France, Britain, Turkey and the Gulf states have already granted the formal recognition. The European Union, in a meeting on Monday, moved a step closer towards recognition and the United States has suggested it could also endorse the coalition.

"We are telling the international community that we don't want their military intervention but we want them to supply us with a developed anti-aircraft defence systems," Seif added.

"The Syrian people can finish off the battle within weeks if we get this support."

His comments were echoed by Turkey's Foreign Minister Ahmed Davutoglu, who said the days of Assad rule over Syria were numbered. "The regime is gradually losing control over all parts of the country. No regime can dominate the will of its people," Davutoglu told Asharq al-Awsat newspaper.

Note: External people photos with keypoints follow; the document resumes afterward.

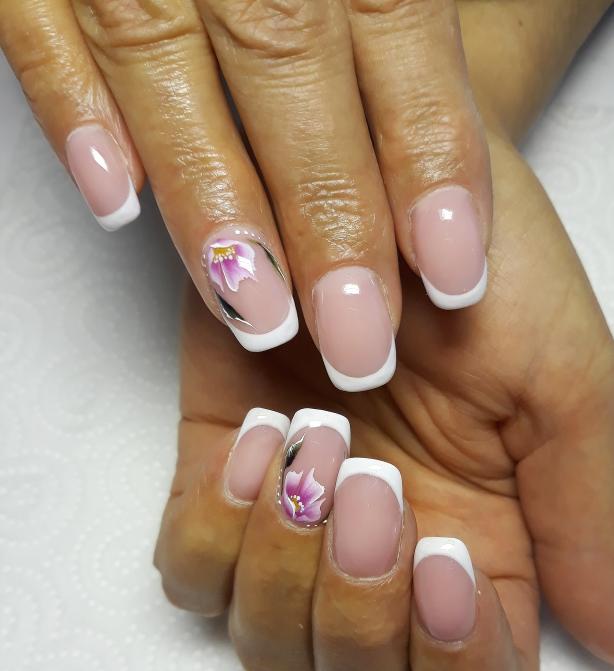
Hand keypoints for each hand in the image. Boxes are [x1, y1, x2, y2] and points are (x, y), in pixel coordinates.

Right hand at [1, 0, 492, 391]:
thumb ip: (393, 21)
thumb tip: (444, 161)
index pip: (399, 22)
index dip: (429, 152)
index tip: (453, 269)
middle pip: (291, 58)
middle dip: (327, 211)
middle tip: (358, 339)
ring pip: (164, 54)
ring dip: (214, 198)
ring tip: (260, 314)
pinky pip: (30, 15)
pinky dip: (70, 106)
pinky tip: (113, 201)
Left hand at [153, 132, 613, 670]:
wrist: (380, 188)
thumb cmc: (478, 269)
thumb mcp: (557, 378)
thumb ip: (586, 507)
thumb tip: (613, 641)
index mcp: (479, 546)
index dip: (452, 657)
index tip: (443, 557)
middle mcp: (383, 553)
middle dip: (358, 605)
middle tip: (375, 483)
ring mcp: (294, 521)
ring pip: (268, 641)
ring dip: (287, 568)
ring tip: (318, 442)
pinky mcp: (219, 474)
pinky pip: (191, 570)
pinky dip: (217, 532)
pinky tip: (260, 439)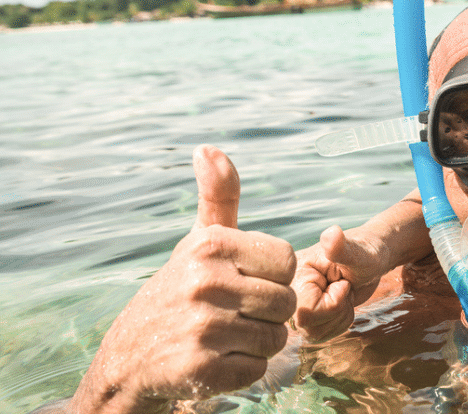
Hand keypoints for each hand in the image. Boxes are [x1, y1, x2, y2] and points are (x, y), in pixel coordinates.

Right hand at [69, 145, 296, 413]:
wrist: (128, 359)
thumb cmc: (179, 292)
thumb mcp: (198, 242)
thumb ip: (218, 198)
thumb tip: (208, 148)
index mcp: (210, 245)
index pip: (287, 260)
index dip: (272, 276)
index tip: (241, 281)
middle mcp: (204, 281)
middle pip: (287, 303)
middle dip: (267, 314)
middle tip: (231, 315)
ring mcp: (202, 326)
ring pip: (276, 339)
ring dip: (256, 344)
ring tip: (222, 337)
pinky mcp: (200, 368)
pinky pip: (258, 369)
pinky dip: (243, 371)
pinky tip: (214, 360)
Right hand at [291, 224, 390, 342]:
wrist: (370, 260)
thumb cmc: (366, 254)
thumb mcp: (358, 253)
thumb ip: (342, 248)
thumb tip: (331, 233)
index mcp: (293, 274)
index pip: (306, 312)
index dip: (333, 303)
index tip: (341, 282)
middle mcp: (289, 291)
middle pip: (308, 327)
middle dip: (337, 311)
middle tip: (343, 288)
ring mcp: (295, 305)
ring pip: (314, 334)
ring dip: (339, 318)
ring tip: (342, 294)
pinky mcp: (305, 316)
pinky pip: (320, 336)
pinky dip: (339, 323)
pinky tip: (341, 302)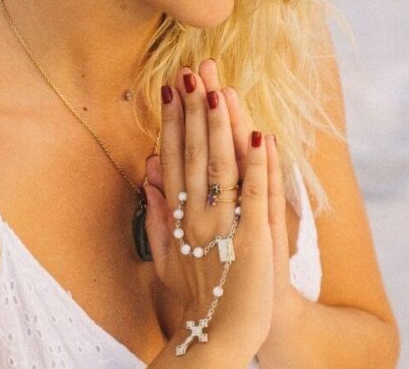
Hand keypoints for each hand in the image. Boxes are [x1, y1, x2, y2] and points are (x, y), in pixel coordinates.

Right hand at [141, 60, 275, 353]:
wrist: (218, 339)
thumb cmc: (197, 298)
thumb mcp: (165, 255)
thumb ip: (158, 213)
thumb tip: (149, 170)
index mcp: (178, 216)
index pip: (173, 157)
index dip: (172, 120)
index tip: (171, 87)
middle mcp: (197, 214)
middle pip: (194, 152)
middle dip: (194, 109)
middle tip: (192, 70)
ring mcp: (224, 225)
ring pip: (221, 165)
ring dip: (220, 124)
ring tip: (218, 88)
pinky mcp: (253, 237)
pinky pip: (255, 194)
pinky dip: (258, 163)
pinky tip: (259, 134)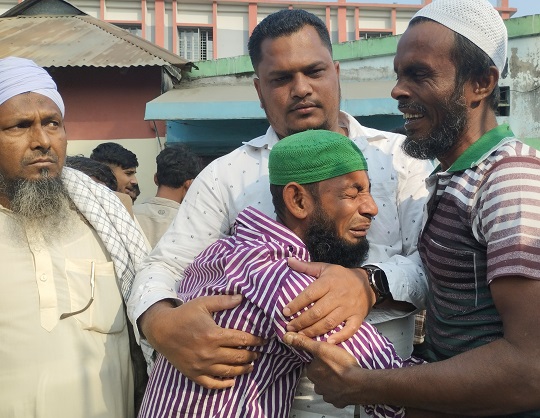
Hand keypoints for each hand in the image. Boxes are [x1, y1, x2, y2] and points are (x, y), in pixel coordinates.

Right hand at [140, 295, 265, 388]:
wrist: (161, 330)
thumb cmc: (184, 314)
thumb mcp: (203, 303)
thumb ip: (223, 301)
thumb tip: (242, 298)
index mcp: (213, 335)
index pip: (241, 339)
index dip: (255, 341)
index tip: (263, 341)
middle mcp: (209, 352)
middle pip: (238, 357)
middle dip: (251, 355)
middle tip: (258, 353)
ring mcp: (201, 365)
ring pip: (228, 372)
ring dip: (242, 370)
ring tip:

But little in the way of direct military or financial support is expected to be channelled to the coalition at the Morocco meeting, partly because it lacks the ability to act as a provisional government and because Western powers are still wary of backing Islamist fighters in the rebel ranks.

A diplomat attending the meeting also said there had been much "jockeying for position within the coalition without addressing the main political issues" including making arrangements to work with Syria's Alawite, Kurdish and Christian minorities and creating a framework for transitional justice.

CHEMICAL WEAPONS

Last week, as fighting raged on the outskirts of Damascus, several Western countries warned Assad not to deploy chemical weapons, many citing secret intelligence that U.S. officials have said his government might be preparing to use poison gas.

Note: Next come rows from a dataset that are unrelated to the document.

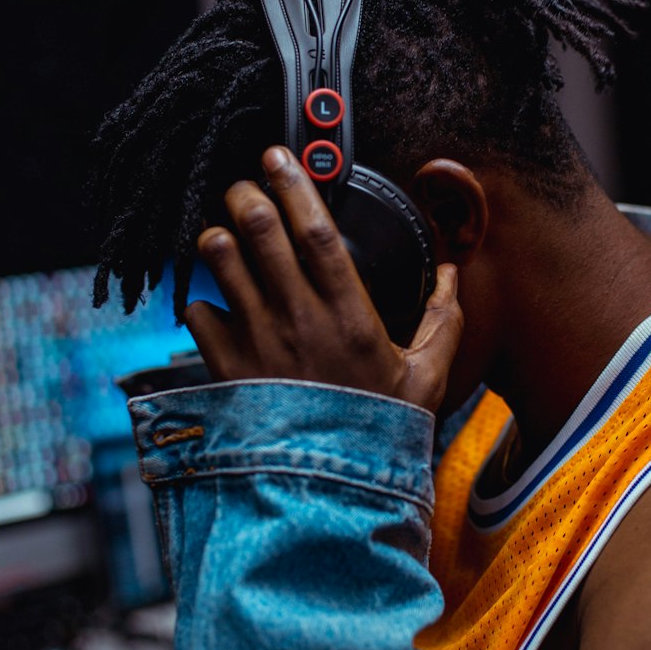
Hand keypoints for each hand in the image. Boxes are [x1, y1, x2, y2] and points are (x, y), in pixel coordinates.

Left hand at [184, 147, 462, 412]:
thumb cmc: (378, 431)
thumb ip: (443, 321)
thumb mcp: (427, 378)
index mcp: (350, 317)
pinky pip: (196, 314)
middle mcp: (298, 322)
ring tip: (223, 234)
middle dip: (245, 195)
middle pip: (259, 233)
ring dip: (217, 238)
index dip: (296, 187)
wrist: (329, 492)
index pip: (316, 234)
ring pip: (220, 264)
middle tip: (244, 183)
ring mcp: (256, 345)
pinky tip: (214, 301)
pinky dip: (199, 299)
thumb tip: (454, 277)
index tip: (280, 158)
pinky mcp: (225, 370)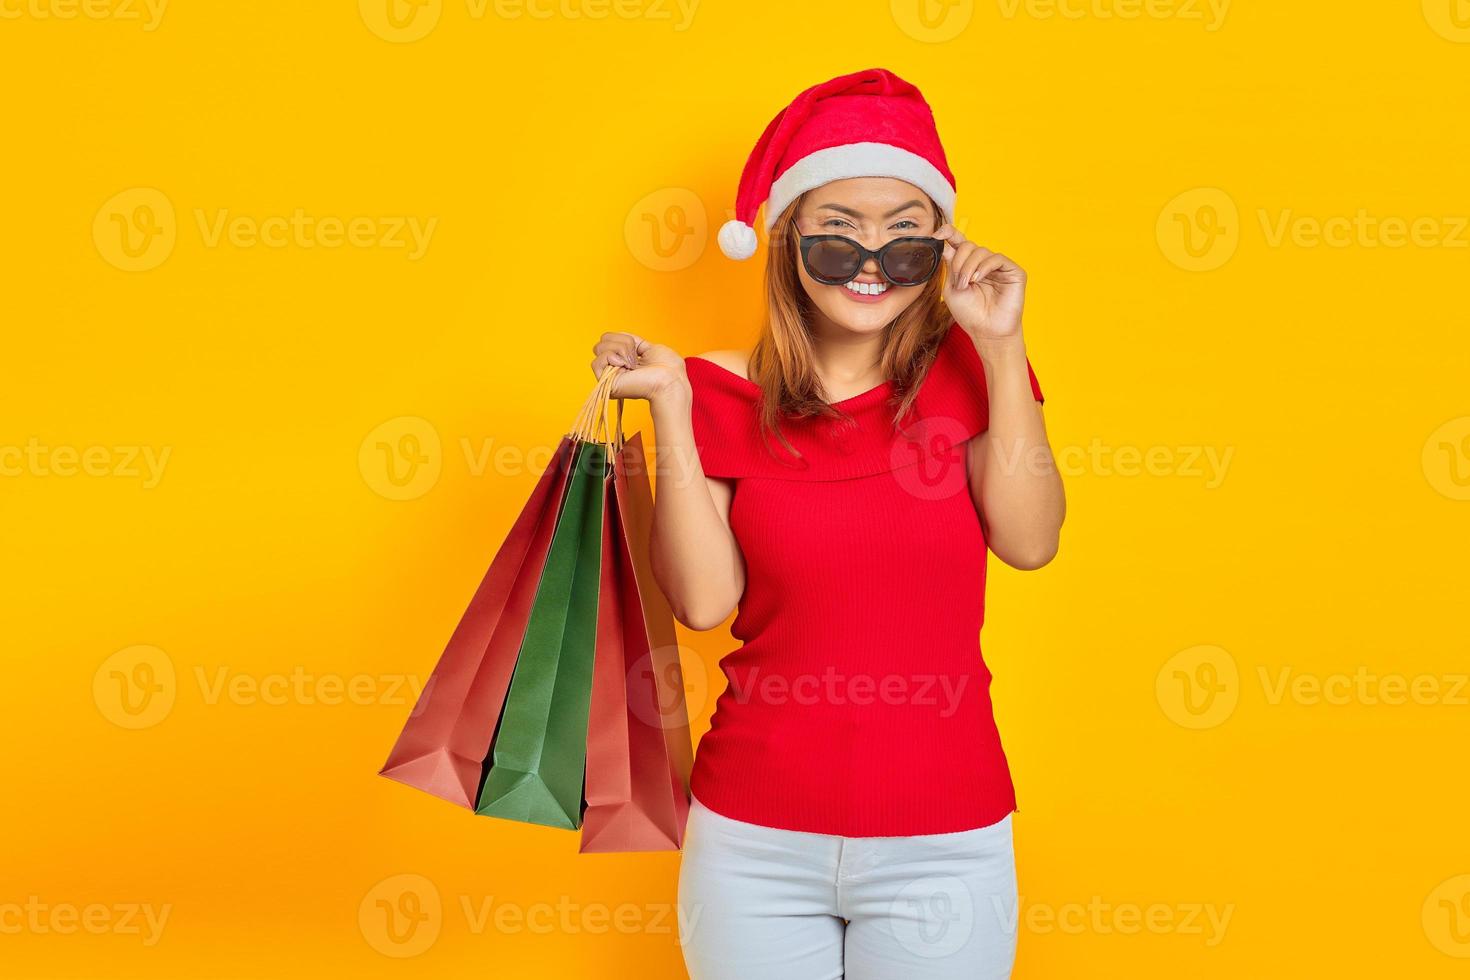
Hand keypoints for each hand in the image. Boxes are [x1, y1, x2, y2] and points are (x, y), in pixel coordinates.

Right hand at [590, 331, 687, 401]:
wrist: (670, 380)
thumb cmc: (668, 368)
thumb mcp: (648, 347)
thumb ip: (632, 342)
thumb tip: (619, 336)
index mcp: (625, 361)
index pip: (610, 339)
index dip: (624, 338)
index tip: (638, 349)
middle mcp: (615, 369)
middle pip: (602, 341)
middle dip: (622, 342)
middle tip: (636, 357)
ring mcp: (610, 376)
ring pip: (599, 348)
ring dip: (620, 349)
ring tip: (633, 363)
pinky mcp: (606, 383)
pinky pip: (596, 362)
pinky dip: (612, 357)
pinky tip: (625, 366)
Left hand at [933, 225, 1026, 344]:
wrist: (987, 332)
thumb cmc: (970, 314)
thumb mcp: (952, 288)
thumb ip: (950, 266)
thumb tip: (944, 243)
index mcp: (968, 265)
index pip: (959, 242)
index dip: (948, 233)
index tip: (937, 234)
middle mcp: (983, 263)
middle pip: (967, 245)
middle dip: (959, 261)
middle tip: (959, 281)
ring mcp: (998, 266)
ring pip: (980, 251)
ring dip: (969, 267)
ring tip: (967, 284)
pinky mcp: (1013, 271)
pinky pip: (996, 258)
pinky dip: (984, 267)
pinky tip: (978, 279)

But U.S. Defense Secretary Leon Panetta said on Tuesday United States intelligence agencies have detected no new moves by the Syrian government in recent days that would indicate it was preparing to use chemical weapons against rebel forces.

"The intelligence has really kind of leveled off. We haven't seen anything new indicating any aggressive steps to move forward in that way," Panetta said.

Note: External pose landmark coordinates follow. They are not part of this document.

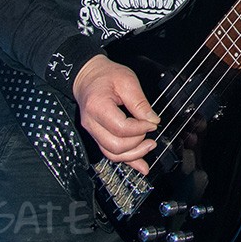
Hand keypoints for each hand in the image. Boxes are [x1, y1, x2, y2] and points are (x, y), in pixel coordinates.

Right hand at [73, 54, 160, 173]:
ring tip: (150, 145)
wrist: (88, 76)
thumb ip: (140, 102)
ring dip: (134, 154)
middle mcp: (91, 123)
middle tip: (151, 132)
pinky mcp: (97, 136)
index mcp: (97, 106)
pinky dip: (127, 161)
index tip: (153, 123)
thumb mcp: (127, 81)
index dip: (140, 128)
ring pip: (112, 154)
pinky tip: (141, 165)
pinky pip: (110, 153)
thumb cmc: (105, 76)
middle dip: (137, 143)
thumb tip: (153, 120)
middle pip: (115, 146)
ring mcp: (92, 132)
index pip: (120, 127)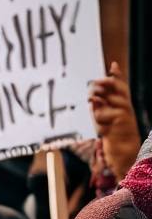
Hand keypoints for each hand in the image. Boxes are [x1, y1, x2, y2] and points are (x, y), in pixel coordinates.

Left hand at [90, 61, 141, 178]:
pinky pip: (104, 115)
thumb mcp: (104, 119)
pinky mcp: (120, 124)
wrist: (124, 154)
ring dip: (99, 101)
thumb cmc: (113, 135)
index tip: (113, 64)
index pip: (121, 87)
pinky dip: (98, 118)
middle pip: (117, 89)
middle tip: (94, 83)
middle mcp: (126, 108)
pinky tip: (99, 124)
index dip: (118, 75)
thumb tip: (92, 98)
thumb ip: (100, 108)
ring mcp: (125, 115)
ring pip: (109, 101)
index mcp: (123, 105)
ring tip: (92, 102)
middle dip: (105, 83)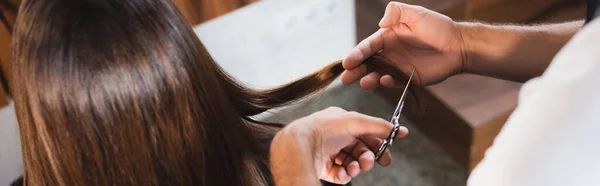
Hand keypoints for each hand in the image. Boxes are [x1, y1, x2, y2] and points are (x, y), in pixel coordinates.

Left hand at [270, 107, 408, 184]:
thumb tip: (402, 131)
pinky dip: (345, 174)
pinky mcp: (323, 169)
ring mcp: (328, 153)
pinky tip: (343, 171)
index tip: (388, 152)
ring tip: (356, 167)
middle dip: (368, 157)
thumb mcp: (356, 122)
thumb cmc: (324, 128)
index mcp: (341, 122)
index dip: (377, 143)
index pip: (365, 133)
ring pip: (352, 163)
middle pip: (360, 150)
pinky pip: (341, 174)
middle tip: (374, 162)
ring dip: (358, 166)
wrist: (299, 146)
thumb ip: (379, 126)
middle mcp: (334, 137)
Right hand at [341, 2, 465, 87]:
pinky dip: (386, 83)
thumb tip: (380, 23)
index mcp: (387, 37)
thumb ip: (395, 12)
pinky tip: (383, 81)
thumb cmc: (437, 27)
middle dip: (355, 71)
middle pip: (367, 63)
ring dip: (367, 79)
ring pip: (377, 74)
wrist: (458, 45)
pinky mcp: (407, 78)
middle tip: (345, 79)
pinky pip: (393, 82)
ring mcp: (397, 67)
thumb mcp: (415, 13)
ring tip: (362, 83)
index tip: (347, 62)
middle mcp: (389, 53)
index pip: (367, 47)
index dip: (356, 54)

Washington also announced it had designated the radical Islamist rebel groups Jabhat al-Nusra, which has claimed responsibility for dozens of car bombs and also fights alongside other rebel Syrian brigades, as a terrorist organisation.

Designating it a terrorist group means Americans are prohibited from giving Jabhat al-Nusra any support.

The British-based Syrian Observatory for Human Rights, which monitors violence through a network of sources inside Syria, said 80 people had been killed by nightfall on Tuesday.

In the northern province of Idlib, rebels said they had taken the Christian village of al-Jdeideh, killing what they described as Alawite shabbiha militia but sparing Christians.

"With help from God Almighty, a group of battalions and people from al-Jdeideh have liberated the village of al-Jdeideh. The Alawite shabbiha were eliminated," said a fighter identified as Abu al-Abed in video footage. "But the church was not touched," he added. "Not a single Christian person was hurt.

"That is a message we want the world to hear."

The fighting has driven hundreds of thousands of Syrians into neighbouring countries and the United Nations refugee agency UNHCR said on Tuesday more than half a million were either registered or awaiting registration in the region.

Lebanon is now host to 154,387 registered Syrian refugees, Jordan has 142,664, Turkey 136,319, Iraq 65,449 and North Africa 11,740, UNHCR said in a statement issued in Geneva. In addition, there are more than 1.5 million Syrians who fled violence in their homes and are displaced in safer areas within the country.

Large numbers of Syrians have also crossed into neighbouring countries but have not yet come forward to register for refugee status and assistance, it said. These include about 100,000 in Jordan, 70,000 each in both Turkey and Egypt and tens of thousands in Lebanon, it said, citing government estimates.